Intel does rely on so called Authenticated Code Modules (ACMs) which get executed by the CPU, and are signed by Intel - so that only Intel-signed ACMs can run a very specific set of CPUs.
Prior to CBnT, there have been two seperate ACMs for either Bootguard or TXT - However with CBnT Intel merged both ACMs together such that there are now two types of ACMs; The Startup ACM and the SINIT ACM. The Startup ACM does establish the Static Root of Trust, where as the SINIT ACM does empower the Dynamic Root of Trust. In the previous version of Intel TXT, the Trust Anchor was the TPM. Intel CBnT moves that Trust Anchor into the Intel Management Engine. In addition, the policies have been defined in the non-volatile part of the TPM, the NVRAM. With Intel CBnT, Intel introduced changes such that you now have two structures to configure Intel CBnT.
The first structure is the Key Manifest (KM). The KM closes the gap between Intel Management Engine and Firmware. On one hand, the KM contains a hash of the public key with which the second structure, the Boot Policy Manifest (BPM) has been signed - to validate that only BPMs signed with a certain private key are deemed to be valid. On the other hand, the KM itself is also signed - and the hash of the public key of the KM signing key is burned into the ME.
The newly introduced cbnt-prov tooling can be used to generate and sign the Key Manifest and the Boot Policy Manifest for Intel CBnT. It can also generate the keys needed for signing the manifests, and stitching them back into the firmware. The cbnt-prov tooling is firmware agnostic - it does not care if you use UEFI or open-source firmware like coreboot. It works with any firmware as long as the firmware respects the Intel CBnT and FIT specification.

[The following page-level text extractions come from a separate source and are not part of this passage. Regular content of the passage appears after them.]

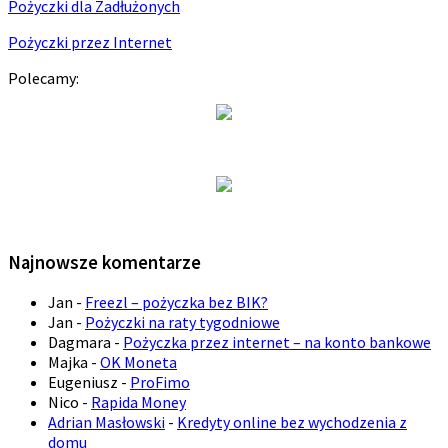
Pożyczki dla Zadłużonych
Pożyczki przez Internet
Polecamy:
Najnowsze komentarze
Jan
-
Freezl – pożyczka bez BIK?
Jan
-
Pożyczki na raty tygodniowe
Dagmara
-
Pożyczka przez internet – na konto bankowe
Majka
-
OK Moneta
Eugeniusz
-
ProFimo
Nico
-
Rapida Money
Adrian Masłowski
-
Kredyty online bez wychodzenia z
domu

Extensive Documentation on how to build and use the cbnt-prov tooling can be found here. We do also landed a couple of patches to integrate this tooling directly into the coreboot toolchain, such that one can seamlessly build coreboot with CBnT support enabled - all needed structure can automatically be generated through buildchain - or optionally one can hand in just the binaries. This enables customer to take full control over the CBnT Provisioning process with open-source code - transparent and open.

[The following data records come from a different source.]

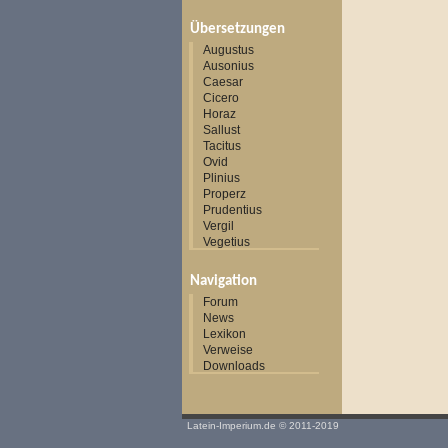
Übersetzungen
Augustus
Ausonius
Caesar
Cicero
Horaz
Sallust
Tacitus
Ovid
Plinius
Properz
Prudentius
Vergil
Vegetius
Navigation
Forum
News
Lexikon
Verweise
Downloads
Latein-Imperium.de
© 2011-2019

As mentioned earlier, we did land a couple of patches to integrate CBnT into coreboot - not only the CBnT Technology itself, but also the KM and BPM can be generated through the toolchain.

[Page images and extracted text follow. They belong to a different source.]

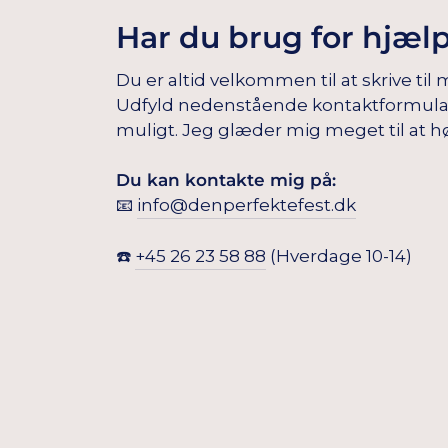
Har du brug for hjæl
Du er altid velkommen til at skrive til 
Udfyld nedenstående kontaktformular, s
muligt. Jeg glæder mig meget til at hø
Du kan kontakte mig på:
📧
info@denperfektefest.dk
☎️
+45 26 23 58 88
(Hverdage 10-14)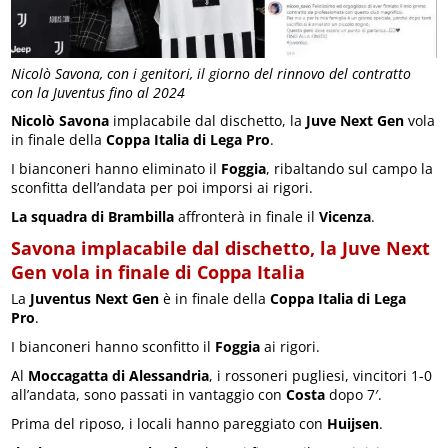
Nicolò Savona, con i genitori, il giorno del rinnovo del contratto
con la Juventus fino al 2024
Nicolò Savona
implacabile dal dischetto, la
Juve Next Gen
vola
in finale della
Coppa Italia di Lega Pro
.
I bianconeri hanno eliminato il
Foggia
, ribaltando sul campo la
sconfitta dell’andata per poi imporsi ai rigori.
La squadra di Brambilla
affronterà in finale il
Vicenza
.
Savona implacabile dal dischetto, la Juve Next
Gen vola in finale di Coppa Italia
La
Juventus Next Gen
è in finale della
Coppa Italia di Lega
Pro
.
I bianconeri hanno sconfitto il
Foggia
ai rigori.
Al
Moccagatta di Alessandria
, i rossoneri pugliesi, vincitori 1-0
all’andata, sono passati in vantaggio con
Costa
dopo 7′.
Prima del riposo, i locali hanno pareggiato con
Huijsen
.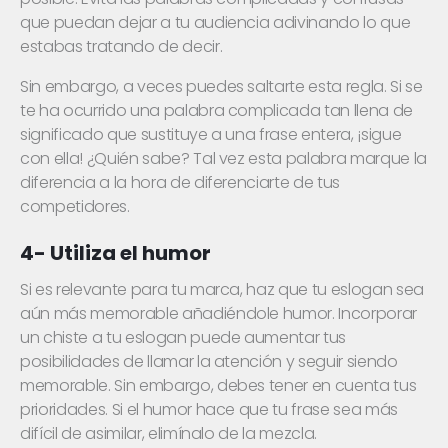
que puedan dejar a tu audiencia adivinando lo que
estabas tratando de decir.
Sin embargo, a veces puedes saltarte esta regla. Si se
te ha ocurrido una palabra complicada tan llena de
significado que sustituye a una frase entera, ¡sigue
con ella! ¿Quién sabe? Tal vez esta palabra marque la
diferencia a la hora de diferenciarte de tus
competidores.
4- Utiliza el humor
Si es relevante para tu marca, haz que tu eslogan sea
aún más memorable añadiéndole humor. Incorporar
un chiste a tu eslogan puede aumentar tus
posibilidades de llamar la atención y seguir siendo
memorable. Sin embargo, debes tener en cuenta tus
prioridades. Si el humor hace que tu frase sea más
difícil de asimilar, elimínalo de la mezcla.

In the coreboot > Security menu, one can not enable Intel CBnT Support. Once enabled, the user needs to point to the Startup- and S-ACM location, and needs to define if the KM, BPM should be either generated, optionally signed, or if the user hands in binaries.
Once the user defined KM and BPM options, the coreboot toolchain will build, sign and integrate the KM and BPM structures automatically into the coreboot firmware image - easy!
Why Open-Source Tooling Matters
The Converged Bootguard and TXT (CBnT) Technology is the backbone of your firmware security. It secures what is under your control - the first code that runs on the platform, the so called Initial Boot Block (IBB) and builds up the chain-of-trust for your hardware. Based on the measurements takes by your firmware and the CBnT technology, your security models decides if the machine is trusted or not. And the structures defining those parameters are placed in the KM and the BPM.
A wrongly configured KM and BPM can either brick your machine so that your infrastructure does not boot up anymore - or even worse can introduce security flaws which open up an attack window. Thus the owner of the machine should have full control of what should be configured on the machine and even more important have the ability to check what has been configured - to verify the correctness of the applied configuration.
These goals can only be achieved through open-source tooling - to give the owner of the hardware full transparency on what has been configured, and the ability to configure the machine to their needs.